James Blake, seasoned R&B artist and producer, attempts to show us a different side of him we have yet to see on his fourth studio album. Blake first garnered critical and commercial success off his first self-titled album that debuted in 2011 and has continued to put out albums and EPs as well as produce for the likes of Beyonce, Jay Z, Travis Scott and others.
With a soulfully distant voice, Blake continues with a mixture of R&B, electronic and art-pop on “Assume Form.” On this album however, somber and caliginous themes we are used to seeing have changed since Blake fell in love.
In “Assume Form,” we are lured in once again by the ominous falsetto and cascading keys we have come to know and expect. Although the title track is at times beautiful, it is awkwardly drawn out and gives the listener a sense that the album may be the same way. Luckily, it takes a detour to two predictable featured songs with Travis Scott and Metro Boomin. Although these tracks are a nice change of pace, they are a bit out of place and do not use either artists’ best talents.
As we approach the middle, the album starts to take shape, and we see Blake at his best with songs like “Into the Red” and “Barefoot Into The Park.” It is also where we get to see the album’s greatest and most interesting production. With varying layers of synths and 808s on “Into The Red,” we are reminded of what made Blake rise to fame in the first part of the decade. Blake’s voice is pitched up and down like Travis Scott on his earlier projects and Frank Ocean on the opening track of his most recent album “Blonde.” The varying pitches are indicative of the changing landscape of his life now.
With his new love, the list of things that matter to him grow longer and longer.
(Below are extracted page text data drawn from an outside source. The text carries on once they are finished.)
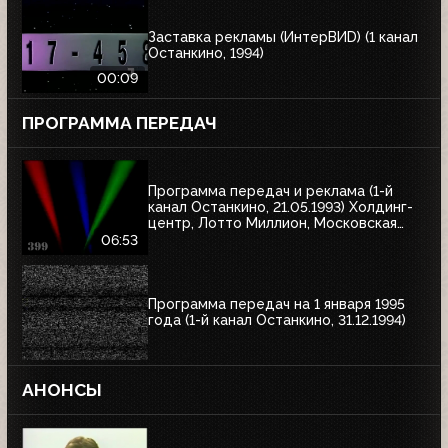
Заставка рекламы (ИнтерВИD) (1 канал
Останкино, 1994)
00:09
ПРОГРАММА ПЕРЕДАЧ
Программа передач и реклама (1-й
канал Останкино, 21.05.1993) Холдинг-
центр, Лотто Миллион, Московская
недвижимость
06:53
Программа передач на 1 января 1995
года (1-й канал Останкино, 31.12.1994)
АНОНСЫ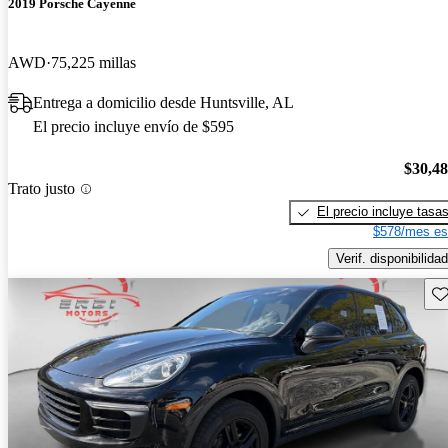
2019 Porsche Cayenne
AWD
75,225 millas
Entrega a domicilio desde Huntsville, AL
El precio incluye envío de $595
$30,4
Trato justo
El precio incluye tasa
$578/mes es
Verif. disponibilidad
Gu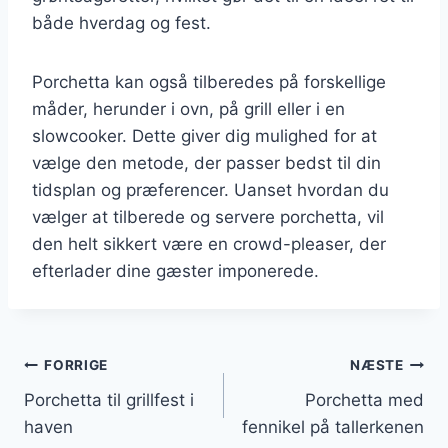
både hverdag og fest.
Porchetta kan også tilberedes på forskellige
måder, herunder i ovn, på grill eller i en
slowcooker. Dette giver dig mulighed for at
vælge den metode, der passer bedst til din
tidsplan og præferencer. Uanset hvordan du
vælger at tilberede og servere porchetta, vil
den helt sikkert være en crowd-pleaser, der
efterlader dine gæster imponerede.
Indlægsnavigation
FORRIGE
NÆSTE
Porchetta til grillfest i
Porchetta med
haven
fennikel på tallerkenen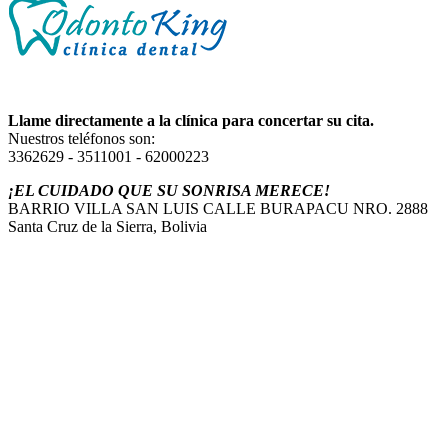
Llame directamente a la clínica para concertar su cita.
Nuestros teléfonos son:
3362629 - 3511001 - 62000223
¡EL CUIDADO QUE SU SONRISA MERECE!
BARRIO VILLA SAN LUIS CALLE BURAPACU NRO. 2888
Santa Cruz de la Sierra, Bolivia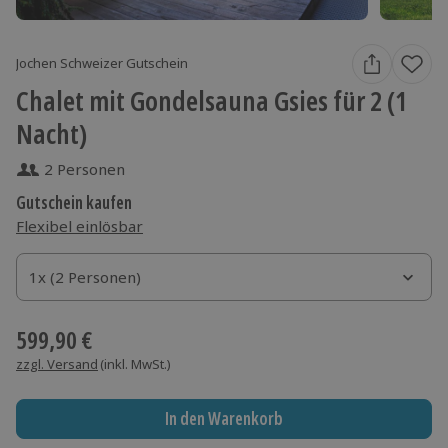
Jochen Schweizer Gutschein
Chalet mit Gondelsauna Gsies für 2 (1
Nacht)
2 Personen
Gutschein kaufen
Flexibel einlösbar
1x (2 Personen)
1x (2 Personen)
1x (2 Personen)
599,90 €
zzgl. Versand
(inkl. MwSt.)
In den Warenkorb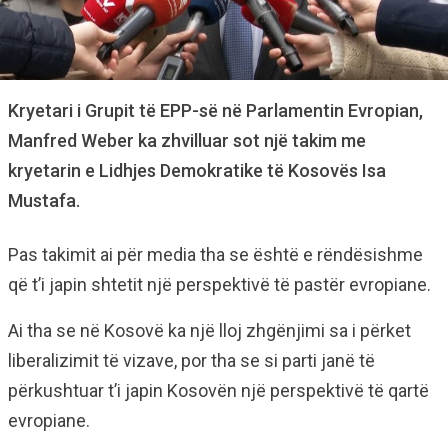
Kryetari i Grupit të EPP-së në Parlamentin Evropian,
Manfred Weber ka zhvilluar sot një takim me
kryetarin e Lidhjes Demokratike të Kosovës Isa
Mustafa.
Pas takimit ai për media tha se është e rëndësishme
që t’i japin shtetit një perspektivë të pastër evropiane.
Ai tha se në Kosovë ka një lloj zhgënjimi sa i përket
liberalizimit të vizave, por tha se si parti janë të
përkushtuar t’i japin Kosovën një perspektivë të qartë
evropiane.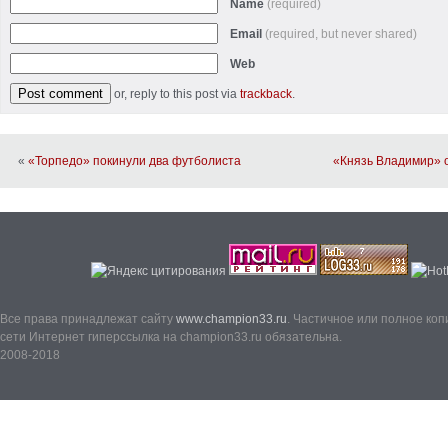
Name
(required)
Email
(required, but never shared)
Web
or, reply to this post via
trackback
.
«
«Торпедо» покинули два футболиста
«Князь Владимир» о
Все права принадлежат сайту
www.champion33.ru
. Частичное или полное ко
сети Интернет гиперссылка на champion33.ru обязательна.
2008-2018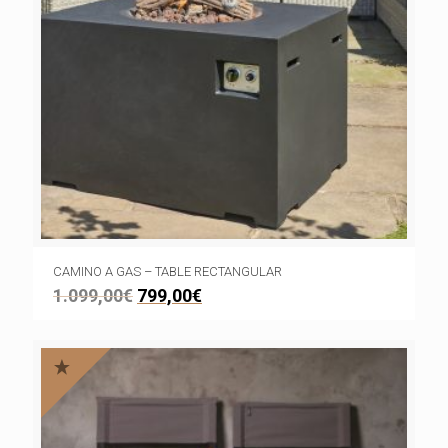
CAMINO A GAS – TABLE RECTANGULAR
1.099,00
€
799,00
€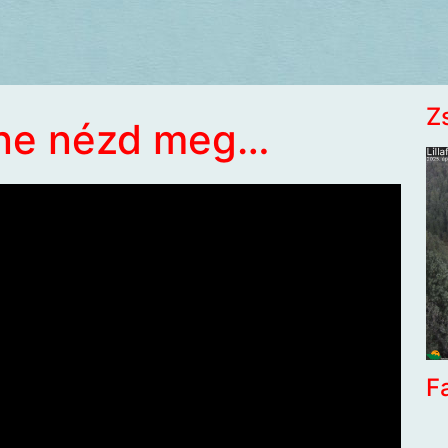
Z
 ne nézd meg…
F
We get some more interesting features from ROSALÍA and Outkast member Andre 3000.
James explores the new feelings of uncertainty and self-confidence that come along with new love. There are some brilliant and beautiful moments on this record like on the ending track “Lullaby for my Insomniac” and “Don’t Miss it,” where Blake describes his want to keep his partner company as she struggles to sleep and wanting to stay in the moment and enjoy it for what it is.
There are, however, some lackluster parts of this album, like the aforementioned title track and some of the production seems like Blake is playing it safe. Although this album leaves you with the feeling of wanting more, that isn’t always the best thing. On some of the tracks the production and vocals don’t seem like enough. This is contrasted by some of the brilliantly written songs that weave this album together.
Although this is not Blake’s best project, there are certainly some noteworthy tracks that remind us what makes this artist so unique and captivating.